Whether you like it or not Juice WRLD makes catchy music. It wouldn’t be hard to generate a shopping list worth of problems with the young man as an artist — the fact he’s a “rapper” who sings, his unapologetic promotion of lean (to the point he brags “I solve problems with styrofoam” on the track above), the fact there’s less depth to his lyrics than reading a phone book, and so on. None of that holds a candle to the fact he’s got a captivating AutoTuned presence that is easily imitable to legions of listeners, backed up by a cadre of producers who create booming backdrops to bolster his popularity. Although his biggest hit to date shamelessly jacked Sting you can’t say producer Nick Mira didn’t do so with hella swag. Whether or not Juice WRLD is style over substance doesn’t hold a candle to the fact it works ENORMOUSLY well on the radio and to millions of devoted listeners.
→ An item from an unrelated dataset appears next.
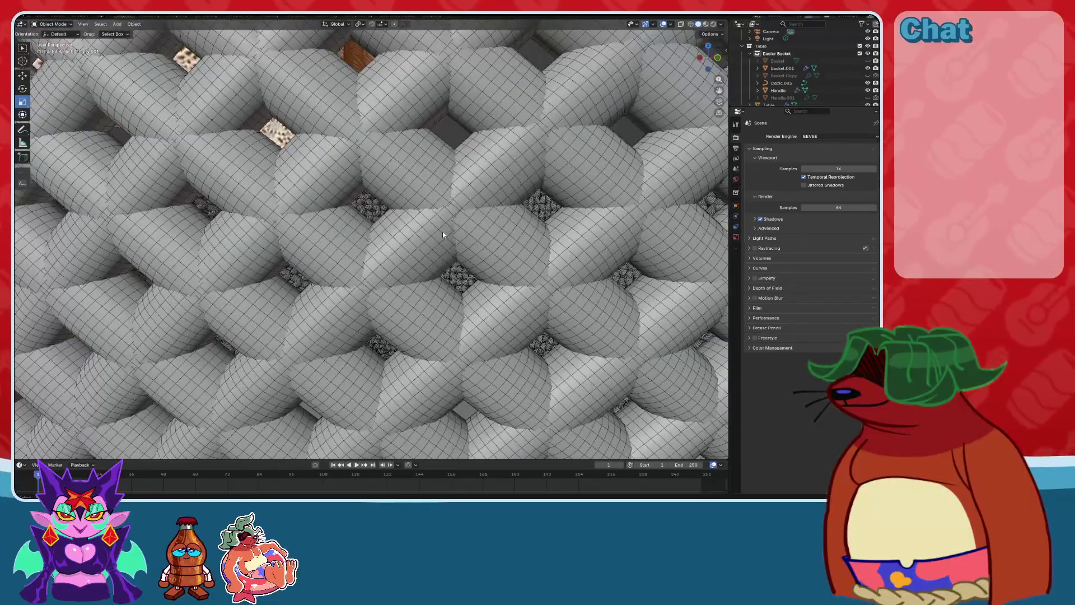
{"action": "left_click", "coordinate": [443, 235]}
He also looks more dapper than Dan in a black suit and tie in his “Robbery” video if we’re all being honest. The visuals are worth the price of admission alone. Juice puts a whole forest on fire as he attends a wedding for an ex he’s clearly not over — crooning “she told me put my heart in a bag and nobody gets hurt” to let out all the pain he feels inside. At the end of the video though it’s said ex who goes up in a ball of flame, disappearing in a flash as though Thanos had just snapped his fingers. There’s no shortage of different ways to interpret these visuals. It could all be a “Lucid Dream”, it could be his ultimate revenge fantasy, or his ex might even have been a fire demon who simply vanished from this realm — his obsession with fire a reflection of his infatuation with her love. It’s as though he’s Jake and she’s the Flame Princess.
Let’s put all of that aside and talk about “Death Race for Love“, which is itself a contrarily cinematic title for an album. “Death Race” implies no survivors other than the winner, while a “Race for Love” would be a run toward hope and a rejection of the depression that seems to fuel his codeine binges. Jarad Higgins exists entirely within this competing yin and yang of joy and pain, and it’s only fair to give him credit for wearing his heart on his sleeve. While previous generations of artists strove to be as hard as f–k or as straight G as they could be, Juice is going on an inner journey to discover his “HeMotions” and get in touch with himself beyond his external image.
Hit-Boy provides yet another smooth track for Juice to get his T-Pain on and get “back on my bulls–t, double emoji”. It’s alright though Juice. Lead the way through song to let your peers get in touch with their emotions too. Other collaborators all similarly successful on “Death Race for Love.” Purps from 808 Mafia has another guaranteed chart topper on “Hear Me Calling,” a track which rides a light tropical breeze that taps, snaps and clicks its way into your subconscious. No I.D. works with G.Ry, Bryvn and Hit-Boy on “The Bees Knees” to pump out a bass line so hard I want to drop the top on my convertible and ride it out (too bad it’s awfully cold in March). And of course you’ve got Nick Mira back for a slew of tracks like “Flaws and Sins,” and if anybody understands the sound of Juice WRLD it’s him. This is also the song where Juice gives us his idea of romance in the modern era.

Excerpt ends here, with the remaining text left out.